* _Ausgewählter Auszug_
────

# Mysql - Datenbank Password für Root überschreiben

## benjamin200

Ich hatte bis vor kurzem Mysql am laufen und konnte über phpmyadmin darauf zugreifen. Über das WEB Interface habe ich die Usergelöscht und kann nun natürlich nicht mehr auf SQL Zugreifen.

Um wieder Access zu erhalten habe ich mysql mit emerge --unmerge mysql vom system entfern und schließlich noch das /etc/mysql Verzeichnis entfernt. Nach dem ich mysql neu installiert hatte besteht das Problem weiterhin. Die User sind weg. Ich bekomme kein Zugriff auf Mysql.

Als Standard waren dort 4 User definiert. Wie kann ich diese wiederherstellen. Selbst unter root habe ich keinen Zugriff auf MYSQL. Ich kann den Dienst nur starten. HILFEEELast edited by benjamin200 on Sat Nov 20, 2004 4:38 pm; edited 3 times in total

----------

## tex

Hi,

bin mir nicht 100% sicher, aber ich habe in Erinnerung, dass man mit mysql_install_db die mysql Datenbank wieder herstellen kann. Es ist dann wieder ein User root vorhanden, ohne Passwort.

────

* _Bereitgestellte Daten_
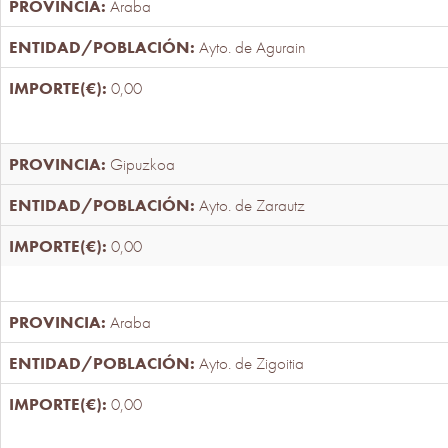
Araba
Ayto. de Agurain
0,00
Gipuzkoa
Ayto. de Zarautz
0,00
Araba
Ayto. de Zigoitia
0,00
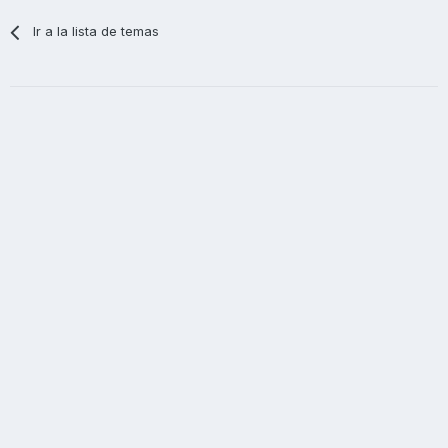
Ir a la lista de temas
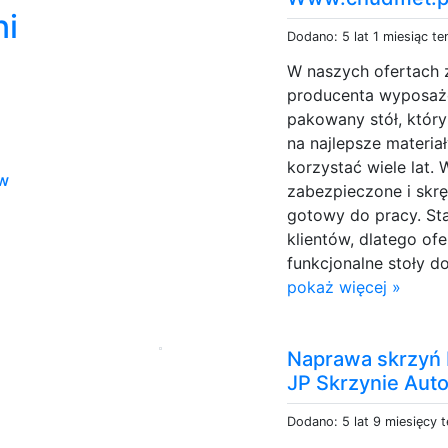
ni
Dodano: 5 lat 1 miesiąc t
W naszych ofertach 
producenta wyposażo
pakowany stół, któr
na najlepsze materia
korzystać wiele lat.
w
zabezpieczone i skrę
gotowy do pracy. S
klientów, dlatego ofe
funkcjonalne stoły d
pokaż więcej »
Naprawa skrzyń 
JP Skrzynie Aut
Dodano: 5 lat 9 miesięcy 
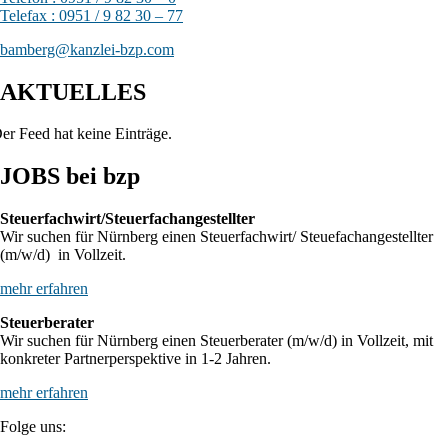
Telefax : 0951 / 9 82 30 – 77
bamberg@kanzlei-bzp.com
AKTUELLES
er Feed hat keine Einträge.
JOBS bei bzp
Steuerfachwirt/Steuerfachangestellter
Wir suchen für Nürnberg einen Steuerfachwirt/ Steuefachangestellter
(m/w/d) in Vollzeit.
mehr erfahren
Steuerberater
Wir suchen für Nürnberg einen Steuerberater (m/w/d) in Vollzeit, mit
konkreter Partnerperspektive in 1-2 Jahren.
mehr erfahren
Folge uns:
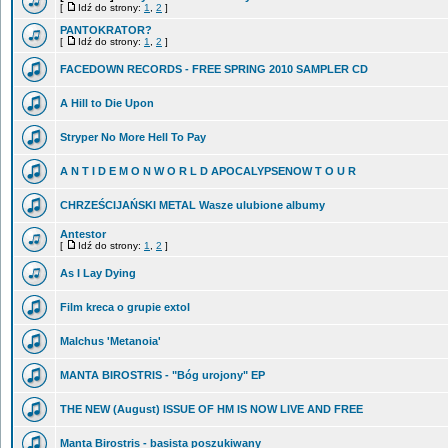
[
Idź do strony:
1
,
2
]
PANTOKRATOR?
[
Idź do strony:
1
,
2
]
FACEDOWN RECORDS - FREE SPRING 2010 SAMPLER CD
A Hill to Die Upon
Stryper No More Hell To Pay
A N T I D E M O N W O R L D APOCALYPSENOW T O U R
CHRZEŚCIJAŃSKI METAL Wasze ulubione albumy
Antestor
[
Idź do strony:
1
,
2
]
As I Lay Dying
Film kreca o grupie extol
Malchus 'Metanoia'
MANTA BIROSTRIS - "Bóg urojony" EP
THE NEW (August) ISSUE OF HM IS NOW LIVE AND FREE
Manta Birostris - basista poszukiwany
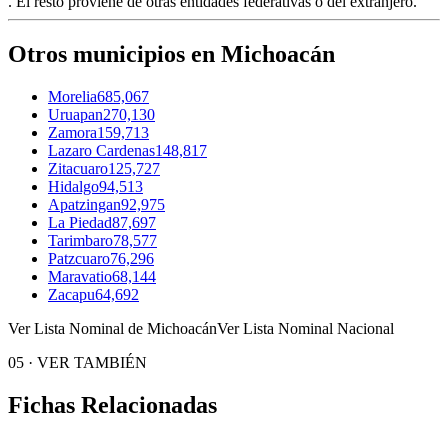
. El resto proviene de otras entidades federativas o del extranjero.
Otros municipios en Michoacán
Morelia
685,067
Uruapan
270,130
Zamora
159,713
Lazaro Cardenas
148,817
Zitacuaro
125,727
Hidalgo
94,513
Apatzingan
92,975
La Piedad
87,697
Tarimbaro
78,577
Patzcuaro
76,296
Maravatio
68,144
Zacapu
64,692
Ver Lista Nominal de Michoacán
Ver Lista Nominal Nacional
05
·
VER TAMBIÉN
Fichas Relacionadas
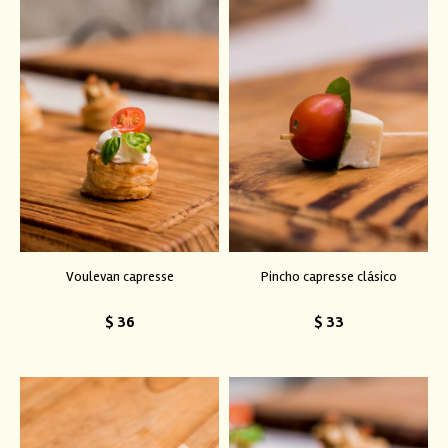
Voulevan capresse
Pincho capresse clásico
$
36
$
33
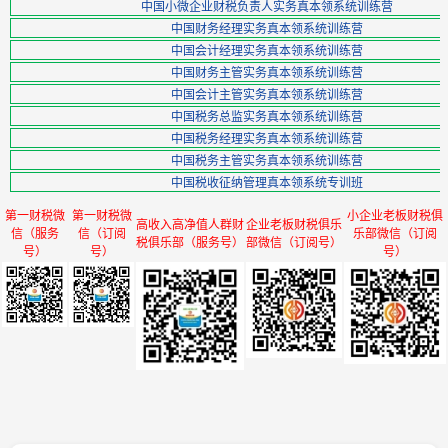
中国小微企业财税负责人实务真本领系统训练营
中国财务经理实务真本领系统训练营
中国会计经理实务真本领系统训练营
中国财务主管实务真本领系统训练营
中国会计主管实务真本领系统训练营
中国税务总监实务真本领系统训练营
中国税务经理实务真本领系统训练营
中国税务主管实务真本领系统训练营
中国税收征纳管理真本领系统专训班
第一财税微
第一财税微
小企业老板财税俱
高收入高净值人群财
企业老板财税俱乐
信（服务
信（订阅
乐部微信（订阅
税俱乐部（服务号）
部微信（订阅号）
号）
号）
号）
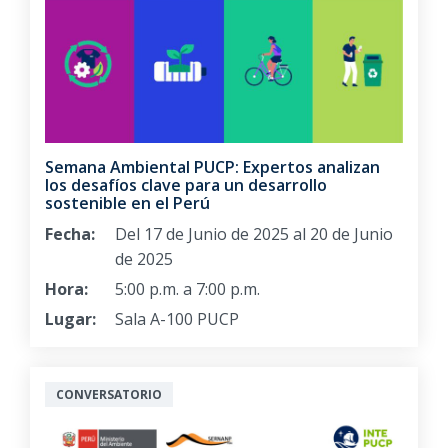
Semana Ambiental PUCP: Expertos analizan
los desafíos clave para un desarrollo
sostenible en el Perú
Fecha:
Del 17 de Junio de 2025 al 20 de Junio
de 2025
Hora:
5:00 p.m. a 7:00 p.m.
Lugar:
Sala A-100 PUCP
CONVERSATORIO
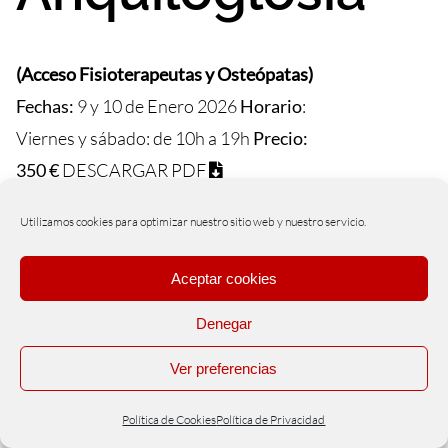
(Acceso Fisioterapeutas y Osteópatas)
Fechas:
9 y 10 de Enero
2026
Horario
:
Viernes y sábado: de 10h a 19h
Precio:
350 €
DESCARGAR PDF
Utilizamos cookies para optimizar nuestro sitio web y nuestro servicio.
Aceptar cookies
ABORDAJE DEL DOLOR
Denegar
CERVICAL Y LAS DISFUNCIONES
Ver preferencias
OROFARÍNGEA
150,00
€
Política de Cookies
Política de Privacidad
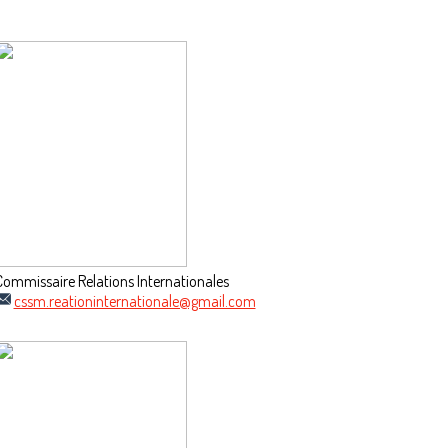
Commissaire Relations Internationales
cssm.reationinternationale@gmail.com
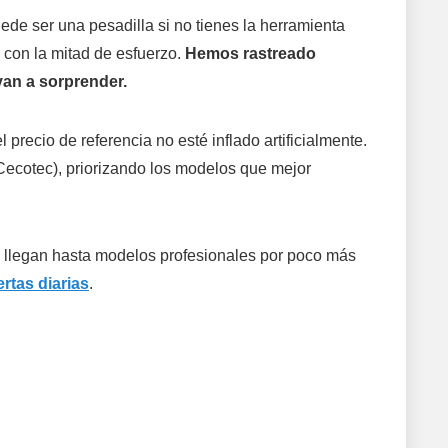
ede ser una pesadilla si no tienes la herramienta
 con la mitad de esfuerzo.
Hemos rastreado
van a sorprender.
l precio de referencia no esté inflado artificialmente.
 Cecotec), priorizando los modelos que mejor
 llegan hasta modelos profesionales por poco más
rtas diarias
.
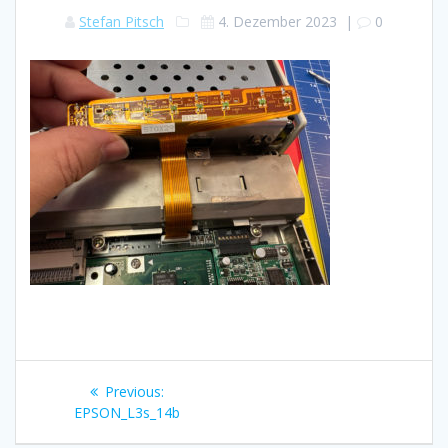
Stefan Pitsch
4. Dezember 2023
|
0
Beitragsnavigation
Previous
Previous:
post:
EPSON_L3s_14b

────

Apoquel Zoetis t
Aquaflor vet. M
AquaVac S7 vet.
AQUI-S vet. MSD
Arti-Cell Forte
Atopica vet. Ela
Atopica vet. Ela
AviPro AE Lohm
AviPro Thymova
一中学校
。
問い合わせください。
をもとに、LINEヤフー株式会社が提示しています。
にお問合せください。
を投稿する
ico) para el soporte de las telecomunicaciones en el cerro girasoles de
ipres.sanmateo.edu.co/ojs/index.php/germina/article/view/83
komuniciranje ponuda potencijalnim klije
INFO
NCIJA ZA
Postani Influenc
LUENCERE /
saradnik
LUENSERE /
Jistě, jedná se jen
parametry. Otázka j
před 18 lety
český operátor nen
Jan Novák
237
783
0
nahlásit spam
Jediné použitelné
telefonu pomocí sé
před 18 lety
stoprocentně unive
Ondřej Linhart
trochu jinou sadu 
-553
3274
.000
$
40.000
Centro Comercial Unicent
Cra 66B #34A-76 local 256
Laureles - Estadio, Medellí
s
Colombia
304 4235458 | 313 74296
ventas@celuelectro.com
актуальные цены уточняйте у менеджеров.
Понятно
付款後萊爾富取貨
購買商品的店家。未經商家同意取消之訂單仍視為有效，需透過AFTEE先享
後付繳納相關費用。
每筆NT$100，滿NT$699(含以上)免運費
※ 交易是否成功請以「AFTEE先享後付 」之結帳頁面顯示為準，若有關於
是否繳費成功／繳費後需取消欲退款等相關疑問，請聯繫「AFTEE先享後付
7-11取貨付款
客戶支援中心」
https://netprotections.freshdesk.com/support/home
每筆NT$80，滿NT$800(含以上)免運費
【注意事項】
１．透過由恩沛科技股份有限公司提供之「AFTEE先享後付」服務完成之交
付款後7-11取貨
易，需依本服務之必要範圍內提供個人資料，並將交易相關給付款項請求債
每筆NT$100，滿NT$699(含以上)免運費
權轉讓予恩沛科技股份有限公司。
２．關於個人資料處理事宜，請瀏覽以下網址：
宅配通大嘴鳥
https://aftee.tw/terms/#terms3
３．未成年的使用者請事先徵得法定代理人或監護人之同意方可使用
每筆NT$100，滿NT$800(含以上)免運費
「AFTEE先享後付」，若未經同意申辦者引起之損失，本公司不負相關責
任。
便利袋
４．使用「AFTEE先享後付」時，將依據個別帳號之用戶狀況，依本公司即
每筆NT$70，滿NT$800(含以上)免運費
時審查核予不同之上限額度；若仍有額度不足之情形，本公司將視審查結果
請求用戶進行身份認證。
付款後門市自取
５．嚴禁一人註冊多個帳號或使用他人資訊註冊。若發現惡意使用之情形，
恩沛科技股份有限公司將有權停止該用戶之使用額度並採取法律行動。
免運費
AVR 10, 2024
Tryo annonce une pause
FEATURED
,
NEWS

────

* _Zu erledigen_
Führe den Forenthread zum verlorenen Root-Zugang zu MySQL bitte im Anschluss an seinen letzten Satz weiter.

* _Antwortfeld_
Gruß

Tex

----------

## psyqil

Ich hab wenig Ahnung von MySQL, aber wenn ich mal wieder was verbockt hab, lösch ich immer /var/lib/mysql und fang von vorne an... :Very Happy: 

----------

## NueX

Hach, wie bekannt mir das vorkommt. Hab auch mal über phpmyadmin die user-Datenbank gelöscht. Die sind aber auch leichtsinnig, dass da nicht einmal ein Sicherheitshinweis kommt  :Wink: 

Ich hab jedenfalls kein Möglichkeit gefunden, dass wieder herzustellen. War aber (zum Glück) auch weiter nicht schlimm, ich hab nochmal von vorne angefangen. Aus solchen Fehlern lernt man!

Gruß, NueX

----------

## benjamin200

Leider konnte ich mit mysql_install_db und durch das löschen von  /var/lib/mysql kein positives Ergebnis erziehlen. Trotzdem habe ich es geschaft die User wieder herzustellen.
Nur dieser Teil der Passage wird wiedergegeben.